HEALING THE SOUL OF AMERICA will require sustainable information infrastructure. When you explore information infrastructure projects such as the Underground Railroad and the Trail of Tears, it’s not hard to see where $2 trillion in infrastructure spending might be needed most.  

The Black Church was “born in protest against slavery – against dehumanization of African people, brought to the American continent as labor,” according to The Right Reverend Adam J. Richardson, senior bishop of the African Methodist Episcopal Church, Inc.  The Black Church was unique in that, “It rejected the negative theological interpretations which rendered persons of African descent second class citizens,” stated Richardson. “Theirs was a theological declaration that God is God all the time and for every body.”   Let’s be real.
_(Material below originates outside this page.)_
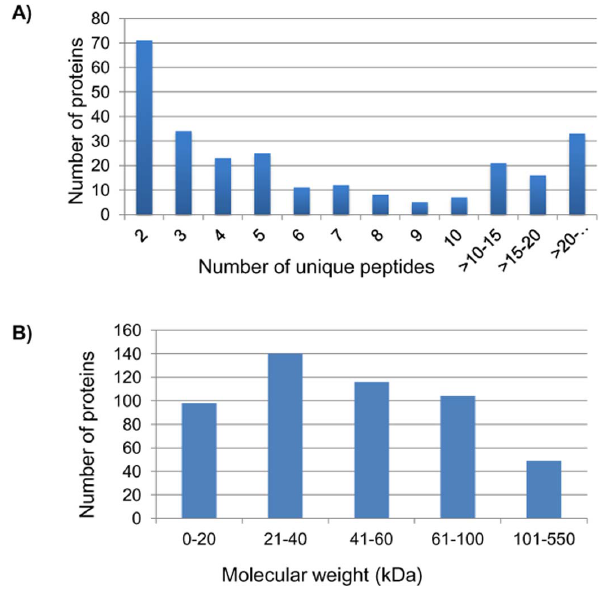
Figure 3. Histograms showing the number of proteins identi- fied with unique peptides and molecular weight distribution of proteins identified in the study. (A) Number of proteins identified based on 2 or more unique peptides. Approximately 70 proteins were identified with 2 peptides. Several proteins were identified with $ 10 peptides. (B) Molecular Weight distribution of the identified proteins. Maximum number of proteins identified had molecular weights in the range 21–40 kDa.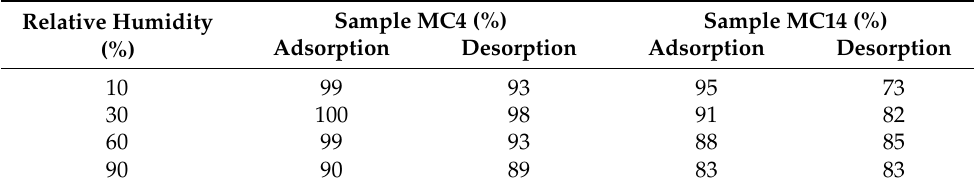
Table 2. EMC of the surface layer of the heat-treated samples expressed as the percentage of that of the control sample at 4 relative humidity levels.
Not every body trusts the government.  Perhaps that’s why “Everybody” hasn’t gotten a COVID-19 shot.

A. J. Richardson is the 115th elected, consecrated bishop of a unique body of believers in 39 countries on five continents.  The terms, “every” and “body” does not necessarily mean the same as “everybody.” The Black church, regardless of denomination, carries out the spirit of the original Free African Society which values any “body” as a whole “somebody.”

Common vision for the future of Black Wall Street, Tulsa, OK means understanding provisions for #EconomicSecurity.  A “Meeple of Muscogee” may have been a vision of a whole “somebody” once valued as a minority.  

By declaration, the constitution of the Muscogee (Creek) Nation, provides for a new reality in Tulsa, and perhaps a cornerstone for a 21st Century community of whole believers.  “Under the guidance of the Almighty God, our Creator, #WeThePeople of Muscogee, do promote Unity, to establish Justice, and secure to ourselves and our children the blessings of Freedom, to preserve our basic Rights and Heritage, to strengthen and preserve self and local Government, in continued relations with the United States of America, do ordain and establish this Constitution for the Muscogee (Creek) Nation.